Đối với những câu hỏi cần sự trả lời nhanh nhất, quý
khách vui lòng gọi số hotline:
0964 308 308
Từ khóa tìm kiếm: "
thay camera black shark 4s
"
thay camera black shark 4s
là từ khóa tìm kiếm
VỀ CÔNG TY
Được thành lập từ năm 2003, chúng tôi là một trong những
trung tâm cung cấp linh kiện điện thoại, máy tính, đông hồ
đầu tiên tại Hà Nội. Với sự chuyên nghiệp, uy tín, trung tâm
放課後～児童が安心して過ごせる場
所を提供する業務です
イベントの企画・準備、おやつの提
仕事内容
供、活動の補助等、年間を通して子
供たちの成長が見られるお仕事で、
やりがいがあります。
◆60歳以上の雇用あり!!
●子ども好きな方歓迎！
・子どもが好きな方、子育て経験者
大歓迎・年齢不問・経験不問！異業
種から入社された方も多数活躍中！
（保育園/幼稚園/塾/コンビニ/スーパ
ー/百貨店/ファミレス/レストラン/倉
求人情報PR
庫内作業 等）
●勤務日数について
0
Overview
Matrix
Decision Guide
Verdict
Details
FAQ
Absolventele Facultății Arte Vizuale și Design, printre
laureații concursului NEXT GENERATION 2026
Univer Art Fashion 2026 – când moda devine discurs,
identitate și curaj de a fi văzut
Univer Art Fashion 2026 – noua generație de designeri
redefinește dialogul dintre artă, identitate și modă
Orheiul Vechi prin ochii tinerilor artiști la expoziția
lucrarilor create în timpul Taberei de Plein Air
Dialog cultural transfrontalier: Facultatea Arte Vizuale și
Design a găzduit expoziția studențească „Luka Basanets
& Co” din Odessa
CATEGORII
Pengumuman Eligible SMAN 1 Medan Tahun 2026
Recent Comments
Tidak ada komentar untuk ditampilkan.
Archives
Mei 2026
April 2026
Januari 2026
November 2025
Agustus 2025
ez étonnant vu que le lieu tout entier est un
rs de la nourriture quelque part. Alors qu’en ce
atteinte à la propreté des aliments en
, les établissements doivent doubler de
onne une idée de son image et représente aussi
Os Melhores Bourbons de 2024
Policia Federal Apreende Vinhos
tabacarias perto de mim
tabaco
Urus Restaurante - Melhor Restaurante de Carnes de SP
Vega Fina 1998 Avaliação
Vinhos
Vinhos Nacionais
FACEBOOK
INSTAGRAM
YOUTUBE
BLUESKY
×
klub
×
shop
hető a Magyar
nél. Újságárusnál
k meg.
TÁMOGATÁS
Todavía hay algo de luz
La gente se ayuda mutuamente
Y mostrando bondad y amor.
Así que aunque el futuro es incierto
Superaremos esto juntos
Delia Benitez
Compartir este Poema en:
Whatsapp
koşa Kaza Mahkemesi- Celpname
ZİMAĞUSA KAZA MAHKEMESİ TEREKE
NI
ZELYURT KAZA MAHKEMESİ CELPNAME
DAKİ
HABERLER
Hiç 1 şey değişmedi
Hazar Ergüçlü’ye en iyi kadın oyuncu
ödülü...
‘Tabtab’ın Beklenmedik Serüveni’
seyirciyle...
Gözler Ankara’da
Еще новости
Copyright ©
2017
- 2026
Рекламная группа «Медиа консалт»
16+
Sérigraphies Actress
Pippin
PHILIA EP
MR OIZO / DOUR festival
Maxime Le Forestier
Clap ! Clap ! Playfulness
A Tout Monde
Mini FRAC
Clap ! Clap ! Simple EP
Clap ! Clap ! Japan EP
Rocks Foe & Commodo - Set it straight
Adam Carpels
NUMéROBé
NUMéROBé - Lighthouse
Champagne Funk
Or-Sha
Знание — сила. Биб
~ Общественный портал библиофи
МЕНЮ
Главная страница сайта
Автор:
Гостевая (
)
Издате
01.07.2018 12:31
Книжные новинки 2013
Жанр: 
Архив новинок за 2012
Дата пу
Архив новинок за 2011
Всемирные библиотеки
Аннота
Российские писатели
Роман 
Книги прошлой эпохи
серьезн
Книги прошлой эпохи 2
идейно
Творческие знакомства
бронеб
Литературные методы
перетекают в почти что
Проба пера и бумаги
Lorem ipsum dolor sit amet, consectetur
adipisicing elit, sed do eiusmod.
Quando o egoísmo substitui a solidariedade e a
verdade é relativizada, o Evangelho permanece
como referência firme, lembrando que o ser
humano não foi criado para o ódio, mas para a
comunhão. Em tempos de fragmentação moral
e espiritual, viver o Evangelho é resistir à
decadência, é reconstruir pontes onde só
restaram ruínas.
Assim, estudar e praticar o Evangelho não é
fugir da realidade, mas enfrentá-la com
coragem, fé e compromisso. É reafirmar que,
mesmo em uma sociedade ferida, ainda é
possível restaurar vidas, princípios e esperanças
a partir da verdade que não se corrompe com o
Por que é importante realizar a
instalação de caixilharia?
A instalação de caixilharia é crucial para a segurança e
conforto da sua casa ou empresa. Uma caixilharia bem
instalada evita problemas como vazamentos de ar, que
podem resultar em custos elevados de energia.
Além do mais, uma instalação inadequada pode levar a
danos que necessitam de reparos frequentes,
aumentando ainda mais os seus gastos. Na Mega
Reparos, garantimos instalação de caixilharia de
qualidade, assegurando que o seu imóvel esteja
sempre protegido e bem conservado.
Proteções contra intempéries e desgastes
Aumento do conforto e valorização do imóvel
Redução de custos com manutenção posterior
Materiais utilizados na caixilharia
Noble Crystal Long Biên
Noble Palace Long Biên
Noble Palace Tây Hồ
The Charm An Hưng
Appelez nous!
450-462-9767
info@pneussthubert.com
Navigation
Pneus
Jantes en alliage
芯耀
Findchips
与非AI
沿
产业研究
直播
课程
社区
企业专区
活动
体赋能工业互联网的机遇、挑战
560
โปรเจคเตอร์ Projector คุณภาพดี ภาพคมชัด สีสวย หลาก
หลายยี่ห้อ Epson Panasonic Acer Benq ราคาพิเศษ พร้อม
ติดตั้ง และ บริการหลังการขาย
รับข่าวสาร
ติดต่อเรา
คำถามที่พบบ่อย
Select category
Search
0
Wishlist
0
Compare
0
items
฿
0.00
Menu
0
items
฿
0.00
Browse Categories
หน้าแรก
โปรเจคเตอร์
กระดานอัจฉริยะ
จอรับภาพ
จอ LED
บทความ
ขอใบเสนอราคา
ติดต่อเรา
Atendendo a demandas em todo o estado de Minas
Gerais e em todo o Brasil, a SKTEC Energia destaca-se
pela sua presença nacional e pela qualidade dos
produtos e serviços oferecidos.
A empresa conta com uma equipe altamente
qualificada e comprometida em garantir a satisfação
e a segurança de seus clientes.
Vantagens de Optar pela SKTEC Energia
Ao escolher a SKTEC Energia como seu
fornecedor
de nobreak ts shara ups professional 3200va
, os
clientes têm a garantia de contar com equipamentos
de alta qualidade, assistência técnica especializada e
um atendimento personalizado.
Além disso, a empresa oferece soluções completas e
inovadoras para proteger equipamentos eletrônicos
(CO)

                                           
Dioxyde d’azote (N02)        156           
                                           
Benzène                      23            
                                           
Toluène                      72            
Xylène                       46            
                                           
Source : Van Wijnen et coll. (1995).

Assigned task:
Copy the lines from the first one through the line containing "Được thành lập", inclusive, replacing "black shark 4s" with "black shark 5 pro" and leaving everything else as it is.

Answer to the problem:
Đối với những câu hỏi cần sự trả lời nhanh nhất, quý
khách vui lòng gọi số hotline:
0964 308 308
Từ khóa tìm kiếm: "
thay camera black shark 5 pro
"
thay camera black shark 5 pro
là từ khóa tìm kiếm
VỀ CÔNG TY
Được thành lập từ năm 2003, chúng tôi là một trong những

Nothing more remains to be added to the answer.